One response to environmentally driven disasters is eco-fascism, which hoards resources for the few while failing to support those who suffer. It’s the same reasoning that fuels population growth narratives that believe that the quantity of resources is the problem, rather than their distribution. If we believe that the number of humans is the problem, it becomes all too easy to justify their deaths. This response is the type of behavior that our neoliberal logics motivate.

Fighting against structures of extraction—capitalism, colonialism, imperialism and white supremacy—is the most effective way to fight for the climate. The US military “produces more greenhouse gas emissions than up to 140 countries”, yet even so-called GND supporters vote for the expansion of the military budget year after year. It destroys whole communities and ecosystems by occupying and destroying land, driving the way for multinational corporations to extract resources and exploit countries within the Global South, as we’ve seen in all of the conflicts that the US has involved itself in the Gulf.
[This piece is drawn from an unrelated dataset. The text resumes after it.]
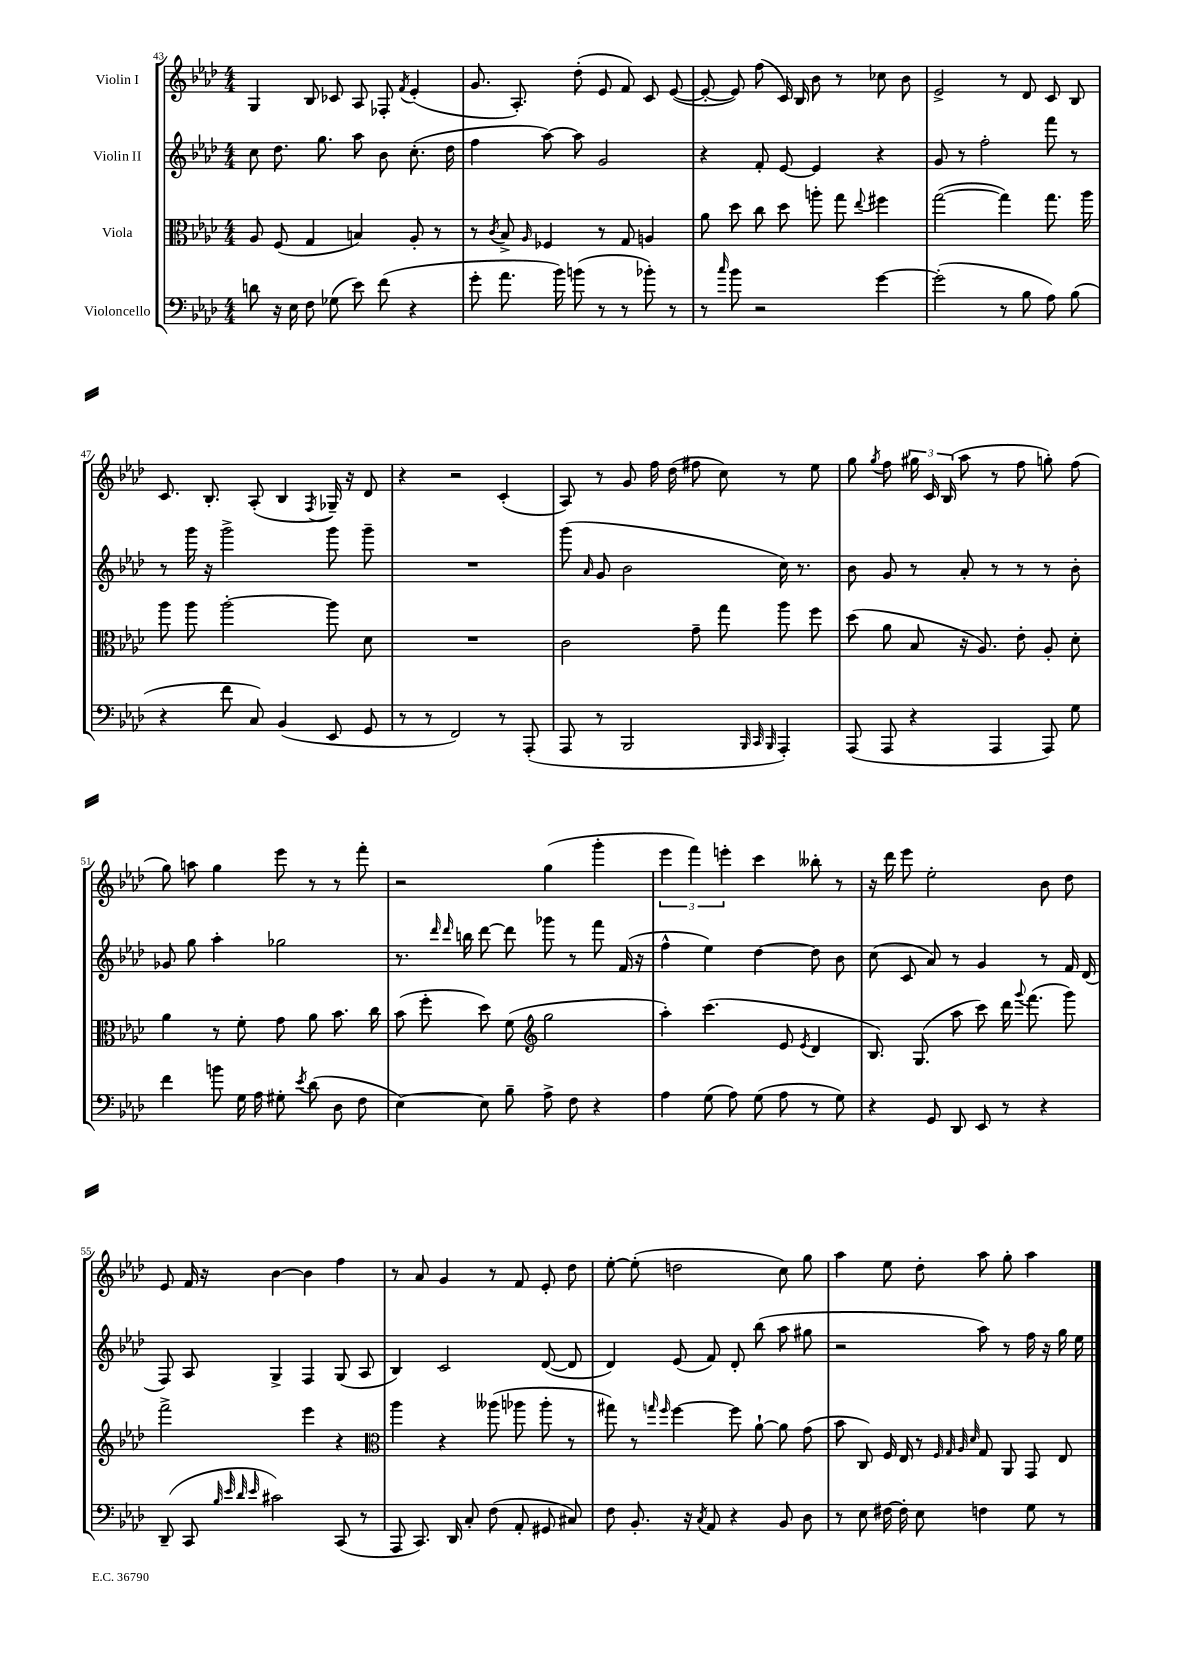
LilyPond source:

Alternatively, work is being done by Black ecologists, Indigenous communities, ecofeminists, ecosocialists and more that provide solutions to disaster capitalism in ways that are truly liberatory. As a response to the GND, Indigenous organizers wrote The Red Deal, a revolutionary document that calls for decolonization of the Americas and ending the ongoing genocide of Indigenous people. Supporting movements that stop the construction of pipelines, military bases and power plants is also supporting movements toward decolonization, anti-imperialism, and socialism. Fighting for farmworker movements, fighting against imperialism and fighting for Indigenous movements allow us to get to the root of the issue while centering those that should be centered in the climate debate.

While this pandemic does seem to be coming to an end, similar crises will continue to sweep across the world. Rather than characterizing them as isolated incidents, we can fight against their root causes and build structures to help each other when the neoliberal government inevitably fails us. As the Global South continues to suffer and each new pandemic and natural disaster hits closer to the imperial core, we can and must choose degrowth.

Rachita Gowdu is a Trinity sophomore. Celine Wei is a Trinity sophomore. Her column, "a spectre is haunting Duke," usually runs on alternate Fridays.